Dans son enquête, le cabinet estime par ailleurs que la France savait qu’un génocide se préparait mais a continué à apporter «un soutien indéfectible» au régime du président hutu Juvénal Habyarimana. Ce soutien a perduré même lorsque « leurs intentions génocidaires étaient devenues patentes ». Le rapport de près de 600 pages n’a pas pu établir de preuves quant à la participation de responsables ou du personnel français aux tueries, entre avril et juillet 1994.

Mais il rejette l’idée que Paris était « aveugle » face au génocide qui se préparait, comme l'a récemment estimé le rapport de l'historien français Vincent Duclert, remis fin mars au président français Emmanuel Macron, qui l’avait commandé. La commission Duclert a conclu que si « rien ne vient démontrer » qu’elle s’est rendue complice, la France porte des « responsabilités lourdes et accablantes » dans la tragédie, notamment en étant « demeurée aveugle face à la préparation » du génocide.

« L’Etat français n’a toujours pas reconnu son rôle »

Le rapport du cabinet américain souligne de son côté que la France a été un « collaborateur indispensable dans l’établissement d’institutions qui deviendraient des instruments du génocide ». « Aucun autre État étranger n’avait connaissance du danger représenté par les extrémistes rwandais tout en appuyant ces mêmes extrémistes (…) Le rôle du pouvoir français a été singulier. Pourtant, l’Etat français n’a toujours pas reconnu son rôle et ne s’en est toujours pas officiellement excusé », peut-on y lire.

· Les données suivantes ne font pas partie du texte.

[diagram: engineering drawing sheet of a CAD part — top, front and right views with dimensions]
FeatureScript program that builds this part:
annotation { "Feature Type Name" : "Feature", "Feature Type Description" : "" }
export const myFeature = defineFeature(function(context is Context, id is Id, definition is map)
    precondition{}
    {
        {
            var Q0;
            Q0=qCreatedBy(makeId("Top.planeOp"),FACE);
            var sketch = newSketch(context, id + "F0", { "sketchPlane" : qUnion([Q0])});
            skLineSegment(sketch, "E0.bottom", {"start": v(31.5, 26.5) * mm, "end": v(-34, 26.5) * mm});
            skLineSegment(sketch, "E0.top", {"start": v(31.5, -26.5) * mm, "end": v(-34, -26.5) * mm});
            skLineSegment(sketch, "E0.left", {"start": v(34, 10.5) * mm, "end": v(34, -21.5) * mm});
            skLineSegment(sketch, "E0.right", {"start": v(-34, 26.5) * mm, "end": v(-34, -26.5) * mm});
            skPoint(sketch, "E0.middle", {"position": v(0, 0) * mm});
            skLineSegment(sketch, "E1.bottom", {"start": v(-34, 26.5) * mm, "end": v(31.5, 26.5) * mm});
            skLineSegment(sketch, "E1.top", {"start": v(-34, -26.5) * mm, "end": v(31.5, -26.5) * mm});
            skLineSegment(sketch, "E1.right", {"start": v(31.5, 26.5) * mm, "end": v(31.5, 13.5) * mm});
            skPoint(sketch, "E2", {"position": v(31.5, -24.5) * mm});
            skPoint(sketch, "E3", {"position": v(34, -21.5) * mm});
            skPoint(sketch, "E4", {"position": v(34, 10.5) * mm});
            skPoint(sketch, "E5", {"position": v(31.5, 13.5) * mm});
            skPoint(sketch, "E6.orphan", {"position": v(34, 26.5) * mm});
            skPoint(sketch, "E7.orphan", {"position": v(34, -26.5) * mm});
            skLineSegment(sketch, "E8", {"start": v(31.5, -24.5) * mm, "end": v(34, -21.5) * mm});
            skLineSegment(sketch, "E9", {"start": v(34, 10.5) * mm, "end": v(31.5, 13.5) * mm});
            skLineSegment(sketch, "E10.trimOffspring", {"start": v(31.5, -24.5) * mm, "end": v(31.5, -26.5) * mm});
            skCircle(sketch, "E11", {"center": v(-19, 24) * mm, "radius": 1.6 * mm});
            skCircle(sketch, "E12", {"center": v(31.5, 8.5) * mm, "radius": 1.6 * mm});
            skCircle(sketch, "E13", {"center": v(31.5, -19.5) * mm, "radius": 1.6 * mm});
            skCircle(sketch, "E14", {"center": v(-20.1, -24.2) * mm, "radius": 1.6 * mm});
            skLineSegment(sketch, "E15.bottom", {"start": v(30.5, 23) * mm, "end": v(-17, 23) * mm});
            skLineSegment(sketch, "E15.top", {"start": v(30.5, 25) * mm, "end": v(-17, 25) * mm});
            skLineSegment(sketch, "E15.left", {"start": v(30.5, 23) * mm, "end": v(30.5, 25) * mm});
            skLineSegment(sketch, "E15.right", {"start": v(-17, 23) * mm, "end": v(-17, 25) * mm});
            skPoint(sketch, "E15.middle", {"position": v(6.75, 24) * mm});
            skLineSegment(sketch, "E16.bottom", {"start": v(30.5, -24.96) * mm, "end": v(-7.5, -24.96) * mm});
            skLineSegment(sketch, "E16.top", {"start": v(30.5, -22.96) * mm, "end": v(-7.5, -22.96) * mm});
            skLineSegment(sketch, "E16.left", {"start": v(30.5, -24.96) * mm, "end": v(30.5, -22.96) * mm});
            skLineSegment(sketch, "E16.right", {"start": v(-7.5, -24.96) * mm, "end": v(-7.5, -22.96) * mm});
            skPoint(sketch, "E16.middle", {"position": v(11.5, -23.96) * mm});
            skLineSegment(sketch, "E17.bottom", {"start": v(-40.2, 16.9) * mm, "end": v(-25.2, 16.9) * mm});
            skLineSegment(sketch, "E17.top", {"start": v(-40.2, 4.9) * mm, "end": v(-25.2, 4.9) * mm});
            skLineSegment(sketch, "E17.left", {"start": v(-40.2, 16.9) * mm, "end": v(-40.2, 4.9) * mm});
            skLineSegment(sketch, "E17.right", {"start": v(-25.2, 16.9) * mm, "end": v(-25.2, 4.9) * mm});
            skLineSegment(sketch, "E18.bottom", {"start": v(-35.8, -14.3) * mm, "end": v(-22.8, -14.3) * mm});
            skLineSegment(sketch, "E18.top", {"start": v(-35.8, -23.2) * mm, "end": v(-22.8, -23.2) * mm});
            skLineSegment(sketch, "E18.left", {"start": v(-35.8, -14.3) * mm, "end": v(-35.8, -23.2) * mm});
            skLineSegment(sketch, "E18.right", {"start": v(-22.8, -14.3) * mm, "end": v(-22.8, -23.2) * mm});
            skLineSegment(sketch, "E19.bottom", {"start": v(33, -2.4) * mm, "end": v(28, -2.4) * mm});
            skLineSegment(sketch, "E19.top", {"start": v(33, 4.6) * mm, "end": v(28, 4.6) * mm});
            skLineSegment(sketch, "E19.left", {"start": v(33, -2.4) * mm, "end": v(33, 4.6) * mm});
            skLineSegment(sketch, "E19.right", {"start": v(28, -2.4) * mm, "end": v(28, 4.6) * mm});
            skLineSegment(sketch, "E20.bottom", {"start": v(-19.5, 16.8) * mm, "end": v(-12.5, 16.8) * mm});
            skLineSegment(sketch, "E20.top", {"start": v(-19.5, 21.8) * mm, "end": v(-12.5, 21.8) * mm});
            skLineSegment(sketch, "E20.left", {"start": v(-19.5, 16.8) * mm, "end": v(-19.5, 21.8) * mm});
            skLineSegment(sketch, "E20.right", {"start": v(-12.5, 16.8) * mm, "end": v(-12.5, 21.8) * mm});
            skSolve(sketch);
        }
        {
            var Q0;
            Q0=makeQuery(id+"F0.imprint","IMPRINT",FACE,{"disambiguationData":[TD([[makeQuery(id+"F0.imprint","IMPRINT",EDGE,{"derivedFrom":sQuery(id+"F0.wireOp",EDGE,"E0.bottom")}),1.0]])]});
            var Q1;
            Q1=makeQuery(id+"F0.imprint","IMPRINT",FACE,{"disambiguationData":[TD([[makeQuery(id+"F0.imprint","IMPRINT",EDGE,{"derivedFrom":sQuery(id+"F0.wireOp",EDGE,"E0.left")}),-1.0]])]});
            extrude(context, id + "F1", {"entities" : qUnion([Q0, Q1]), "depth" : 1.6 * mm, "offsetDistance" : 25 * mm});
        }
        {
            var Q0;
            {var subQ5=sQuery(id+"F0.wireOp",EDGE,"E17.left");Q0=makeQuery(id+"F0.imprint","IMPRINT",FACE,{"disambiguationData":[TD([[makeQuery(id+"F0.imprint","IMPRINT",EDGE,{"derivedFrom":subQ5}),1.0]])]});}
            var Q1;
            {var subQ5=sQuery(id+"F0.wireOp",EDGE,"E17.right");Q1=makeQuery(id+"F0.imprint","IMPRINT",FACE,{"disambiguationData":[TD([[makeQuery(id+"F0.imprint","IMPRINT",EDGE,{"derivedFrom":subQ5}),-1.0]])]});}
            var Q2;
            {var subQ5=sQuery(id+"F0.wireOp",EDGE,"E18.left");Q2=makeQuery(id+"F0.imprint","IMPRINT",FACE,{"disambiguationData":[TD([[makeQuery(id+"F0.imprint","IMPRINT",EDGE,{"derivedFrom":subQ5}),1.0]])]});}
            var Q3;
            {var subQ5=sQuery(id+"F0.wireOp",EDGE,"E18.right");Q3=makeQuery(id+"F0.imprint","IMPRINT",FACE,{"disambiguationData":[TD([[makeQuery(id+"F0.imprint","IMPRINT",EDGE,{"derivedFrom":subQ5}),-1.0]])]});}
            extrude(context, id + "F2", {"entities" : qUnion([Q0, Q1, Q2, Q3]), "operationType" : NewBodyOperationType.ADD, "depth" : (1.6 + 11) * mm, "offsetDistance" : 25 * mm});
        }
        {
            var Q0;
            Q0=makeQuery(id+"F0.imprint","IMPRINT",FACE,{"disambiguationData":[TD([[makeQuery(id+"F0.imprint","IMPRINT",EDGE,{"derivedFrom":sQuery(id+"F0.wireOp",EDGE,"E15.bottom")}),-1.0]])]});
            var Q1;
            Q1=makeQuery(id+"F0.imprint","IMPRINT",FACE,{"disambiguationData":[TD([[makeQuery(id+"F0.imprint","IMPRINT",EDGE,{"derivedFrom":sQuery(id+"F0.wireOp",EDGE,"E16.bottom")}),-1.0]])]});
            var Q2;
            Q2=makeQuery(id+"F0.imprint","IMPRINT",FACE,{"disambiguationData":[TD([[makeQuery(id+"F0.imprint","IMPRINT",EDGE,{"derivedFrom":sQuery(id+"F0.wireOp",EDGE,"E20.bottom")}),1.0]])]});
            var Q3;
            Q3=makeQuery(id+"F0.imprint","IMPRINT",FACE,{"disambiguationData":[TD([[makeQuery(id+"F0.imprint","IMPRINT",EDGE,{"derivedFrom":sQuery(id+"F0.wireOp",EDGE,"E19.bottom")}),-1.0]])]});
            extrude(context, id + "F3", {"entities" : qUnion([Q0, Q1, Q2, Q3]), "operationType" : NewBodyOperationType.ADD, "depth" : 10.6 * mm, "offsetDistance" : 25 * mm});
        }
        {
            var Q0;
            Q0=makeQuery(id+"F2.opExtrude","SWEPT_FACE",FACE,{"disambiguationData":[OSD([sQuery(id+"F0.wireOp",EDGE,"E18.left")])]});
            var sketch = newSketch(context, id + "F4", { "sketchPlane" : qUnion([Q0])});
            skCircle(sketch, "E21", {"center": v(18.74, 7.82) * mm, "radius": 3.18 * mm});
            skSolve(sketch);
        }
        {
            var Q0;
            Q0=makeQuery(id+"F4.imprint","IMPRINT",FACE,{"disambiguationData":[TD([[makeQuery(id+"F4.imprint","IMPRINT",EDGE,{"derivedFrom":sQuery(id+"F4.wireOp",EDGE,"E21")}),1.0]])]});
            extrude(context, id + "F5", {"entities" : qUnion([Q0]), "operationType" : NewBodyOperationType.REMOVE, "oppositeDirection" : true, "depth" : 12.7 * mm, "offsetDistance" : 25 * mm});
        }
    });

Les auteurs du rapport accusent également la France d’avoir fait obstruction à leur enquête en ignorant ses demandes de documents. Le rôle de la France dans le génocide empoisonne depuis des années les relations entre Paris et Kigali. Le président Paul Kagame, qui a pris la tête du Rwanda après le génocide, a salué après sa sortie le rapport français, estimant qu’il s’agissait d’un « important pas en avant ».

La présidence française se félicite

Le rapport publié par le Rwanda sur le rôle de la France dans le génocide des Tutsi en 1994 et la réaction de Kigali excluant la complicité de Paris ouvrent « un espace politique nouveau » pour « se projeter vers un avenir commun », a réagi lundi la présidence française.

La France se félicite également que les autorités rwandaises excluent des poursuites judiciaires, par la voix de leur ministre des Affaires étrangères, Vincent Biruta, interviewé par le journal Le Monde, souligne-t-on à l’Elysée.